# coyote hunting in eastern montana



## ckchub (Dec 19, 2007)

Planning a coyote hunting trip to eastern montana.wondering if anyone has suggestions on were to go or info on public land.Anything help would be appreciated..thanks alot


----------



## phutch30 (Nov 18, 2010)

Coyotes are found on every piece of public land Ive ever been on in eastern. Granted some are better than others. In my experience avoid sheep areas. They do heavy control work in those areas.


----------



## xdeano (Jan 14, 2005)

I'd agree with phutch30, the gov hunters do a lot of control work on sheep spots, i'd say within a 4mile radius of a sheep spot wouldn't be a good spot. But then again that's the same here in ND.

good luck,
Deano


----------



## Varmint_Hunter_007 (Nov 29, 2007)

Where at in Eastern Montana are your planning to hunt?


----------



## ckchub (Dec 19, 2007)

i am just getting things started on our trip but it would not be to far into montana...like baker area or south in the akalala area if i spelled that right. around the custer national forest maybe. anywhere there is alot of public land.


----------



## barebackjack (Sep 5, 2006)

ckchub said:


> i am just getting things started on our trip but it would not be to far into montana...like baker area or south in the akalala area if i spelled that right. around the custer national forest maybe. anywhere there is alot of public land.

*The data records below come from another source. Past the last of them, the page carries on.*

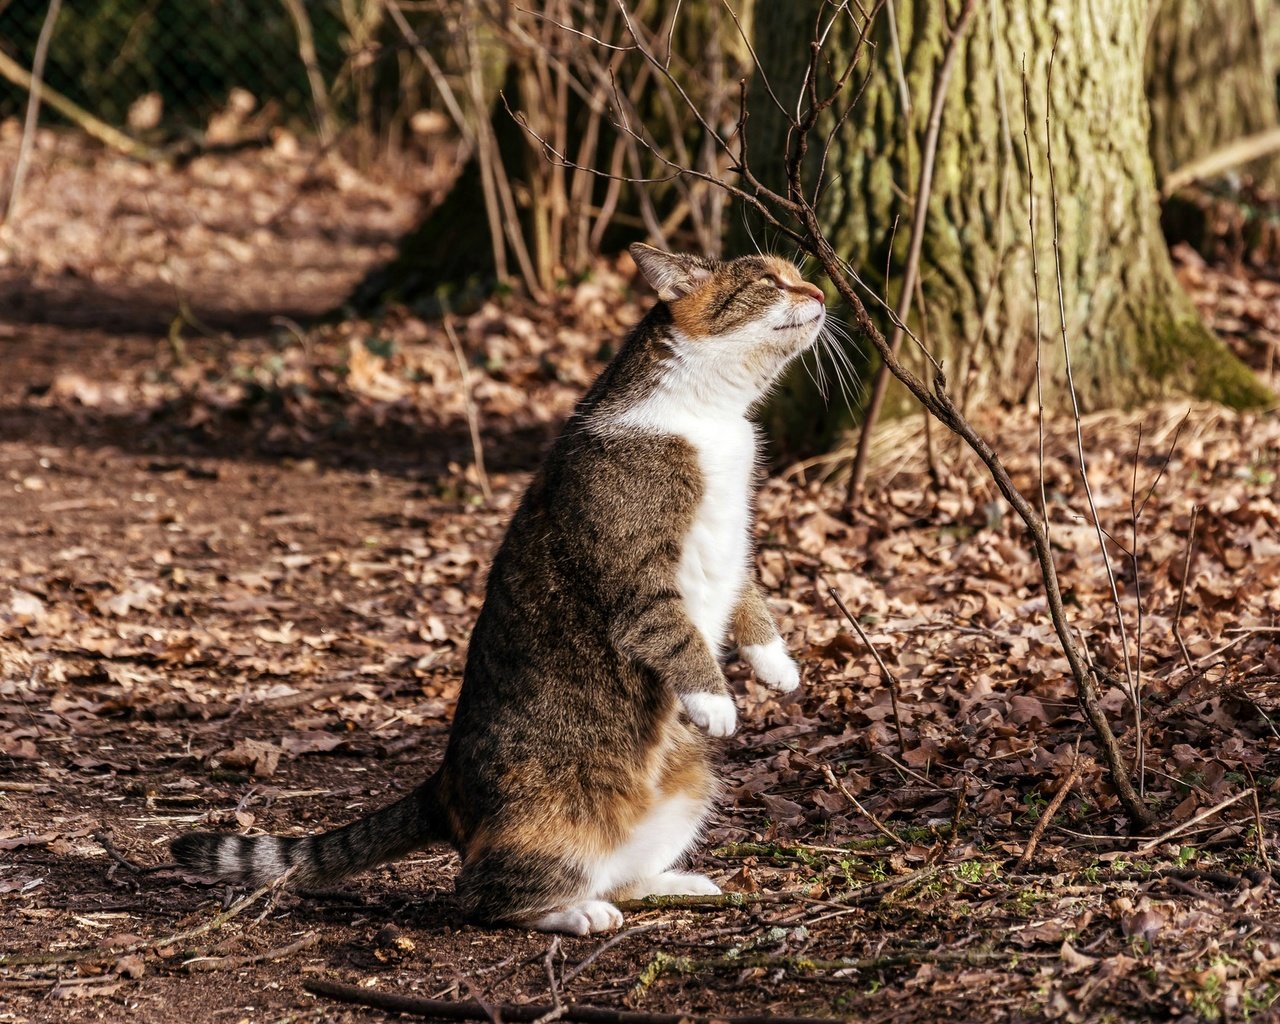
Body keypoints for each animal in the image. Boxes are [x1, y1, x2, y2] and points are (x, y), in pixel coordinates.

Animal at [170, 241, 824, 936]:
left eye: (797, 274)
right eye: (769, 280)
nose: (818, 293)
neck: (714, 417)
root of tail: (443, 785)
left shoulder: (734, 541)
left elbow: (748, 593)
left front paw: (775, 665)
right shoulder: (635, 570)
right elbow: (673, 631)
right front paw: (715, 701)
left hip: (690, 785)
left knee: (618, 874)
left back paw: (668, 882)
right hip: (549, 817)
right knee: (484, 893)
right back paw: (574, 914)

That area gets a lot of pressure.

Especially years they have enough snow to run sleds.

And Custer Ntl Forest is quite a ways from the Ekalaka/Baker area.


----------



## Varmint_Hunter_007 (Nov 29, 2007)

It is very pressured there. If you come west anymore let me know, I hunt several thousand acres between Columbus and Reed Point. So far the yotes we have dropped have been beautiful


----------



## phutch30 (Nov 18, 2010)

It is a major sheep area from the border to Broadus. If you get out of that area it can be good. The edge of the custer is only an hour from Alzada/Dakota border.

I ended with 8 for the day.


----------